Leeson’s staggering fraud from the Singapore trading floor still resonates two decades later, albeit the £862m losses he racked up are dwarfed by the multibillion bailouts of UK and Irish banks and fines of $166bn dished out to banks for corrupt or illegal practices in recent years.
But the plasterer’s son from Watford remains a symbol of rogue banking.
Leeson appeared incredulous at the lack of white-collar convictions for corrupt banking and more so at the apparently pervasive attitudes in financial circles.
“There’s been some startling things that have happened over the last number of years and when you sort of add them together it kind of looks as if they [the banks] exist above the law,” he said.
“166 billion US dollars in fines in six years is astronomical sort of money.
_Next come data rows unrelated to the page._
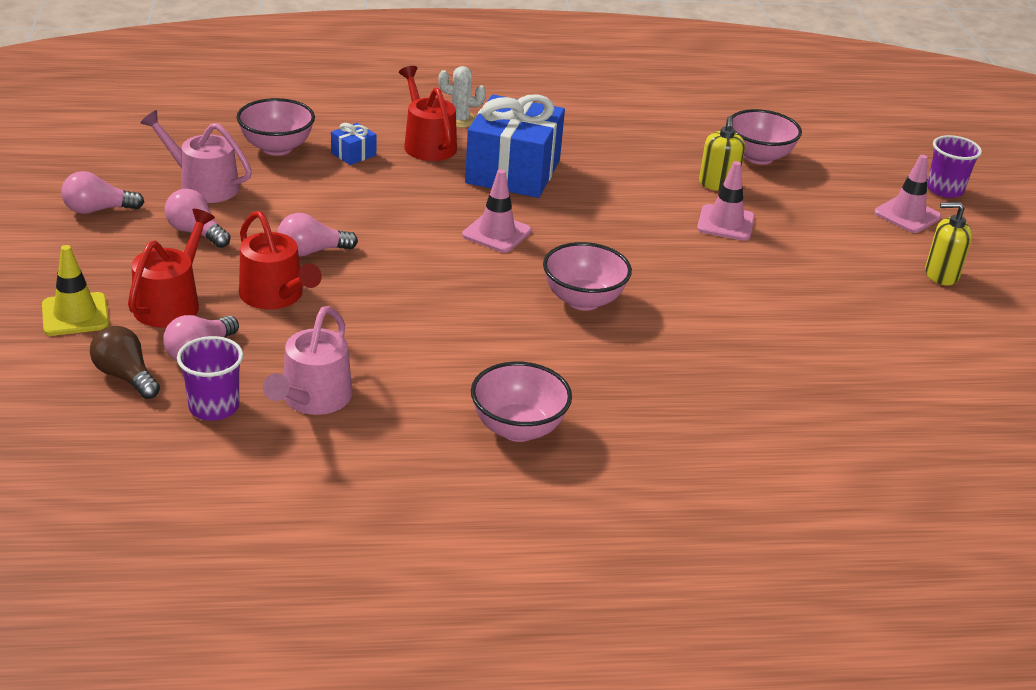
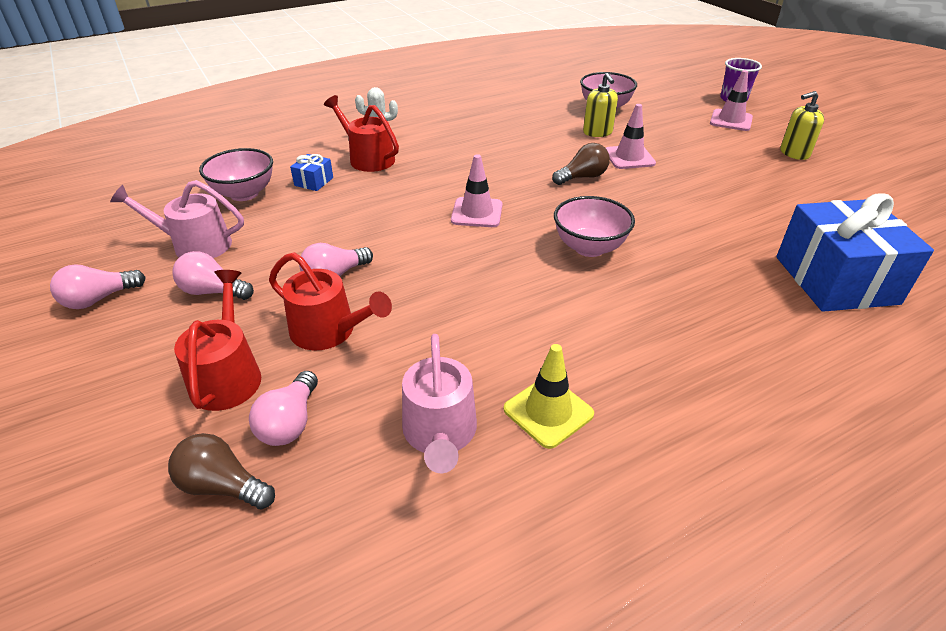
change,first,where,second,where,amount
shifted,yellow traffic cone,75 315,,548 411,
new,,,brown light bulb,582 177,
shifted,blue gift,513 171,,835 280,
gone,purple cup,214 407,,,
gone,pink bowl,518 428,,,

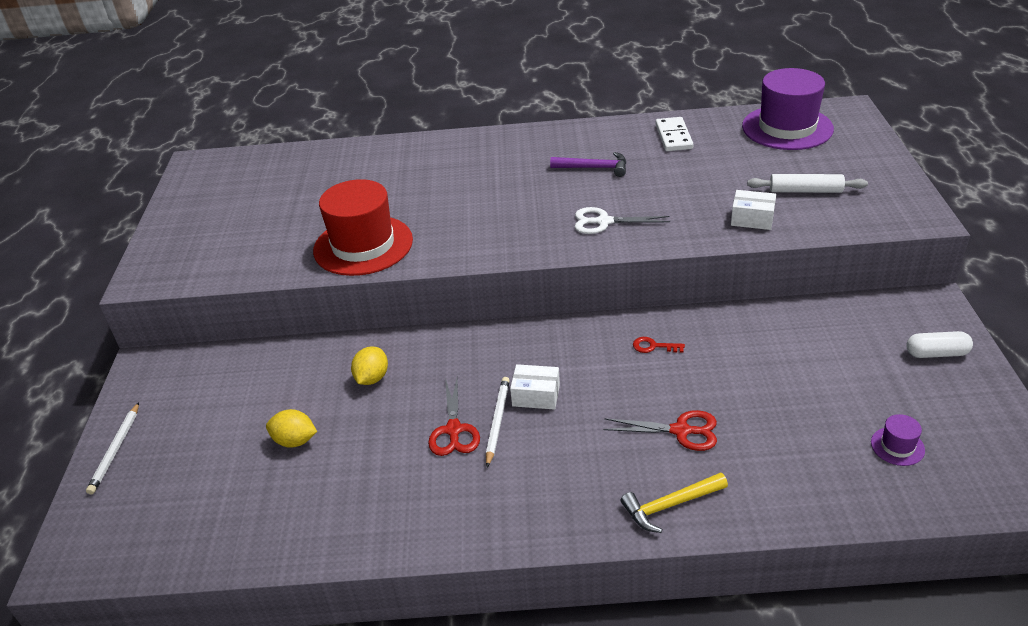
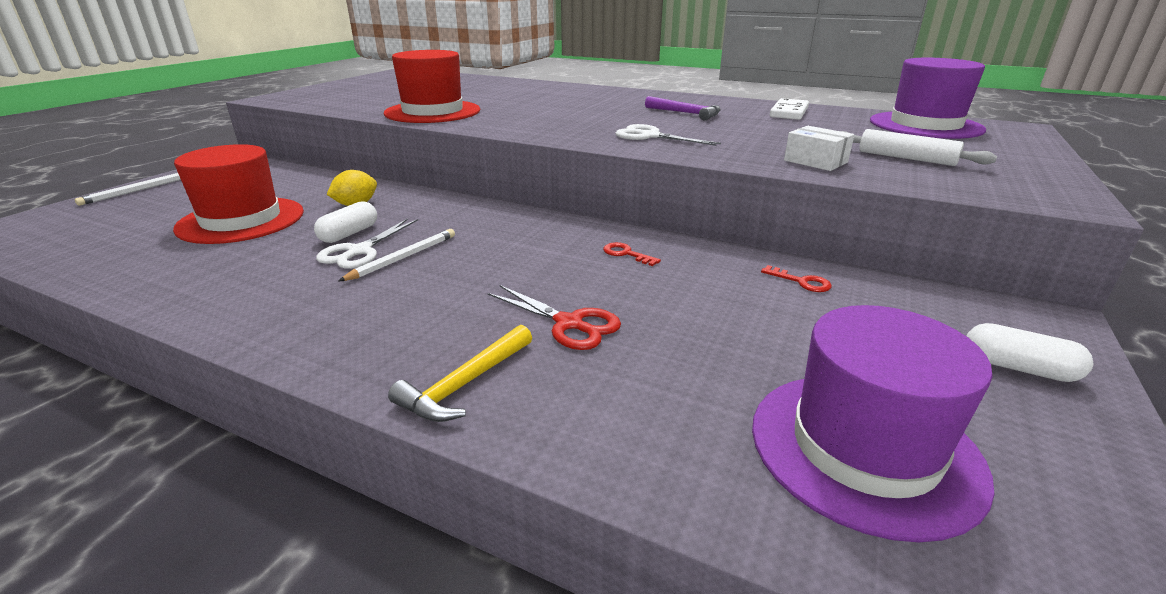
change,first,where,second,where,amount
swapped,yellow lemon,295 441,red hat,241 220,
new,,,white capsule,349 234,
repainted,red scissors,454 430,white scissors,360 251,
rotated,yellow hammer,670 505,,465 384,60 degrees counterclockwise
scaled,purple hat,897 446,,864 448,x2.42
new,,,red key,801 282,
gone,white box,536 395,,,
If you can weather that sort of fine, number one, and it doesn’t impact your bottom line and there’s no reputational damage — what stops you carrying on and working forward to the next disaster that’s around the corner because there’s no real consequence to your actions.”
Leeson, who this week turns 48, has been jailed, divorced, beaten colon cancer, run Galway United Football Club, and carved a lucrative career on the after dinner circuit and as a debt management consultant in the years since Barings collapsed on February 26 1995.
The venerable investment house counted Queen Elizabeth on its client list and is mentioned in history books as the institution that financed the sale of the state of Louisiana from France.
Ultimately it was sold for £1 and Leeson’s reckless trades were depicted in a Hollywood film starring Ewan McGregor.
Now re-married, Leeson’s turnaround is evidenced by the comfortable, suburban life he has built with his second wife Leona in Galway.
Even that took an unusual twist last week when he used the Barings’ anniversary as an opportunity to explain to his 10-year-old son Mackensey why his father will be in the news again.
Monday marked the 20th anniversary since he fled the “police state” of Singapore, as he puts it, with his first wife Lisa and hid in a Malaysian hotel. A fax had been sent to his London bosses claiming he was sick and wanted to resign.
Three days later he was preparing to hand himself in and Barings was bust.
Leeson went on to serve four and a half years in a Singapore prison for fraud and illegal trading, going through divorce while behind bars before being released early to battle colon cancer.
Leeson’s life has enjoyed a remarkable turnaround, but he does not see a similar trajectory in the world of banking.
“It’s all about money. But wherever it is, in society, we have rules and laws and they’re enforced.

“The problem with the world of banking for me at the moment is there isn’t adequate deterrent and meaningful punishment and if you have a lack of the two there’ll be bedlam, people will do what they want.”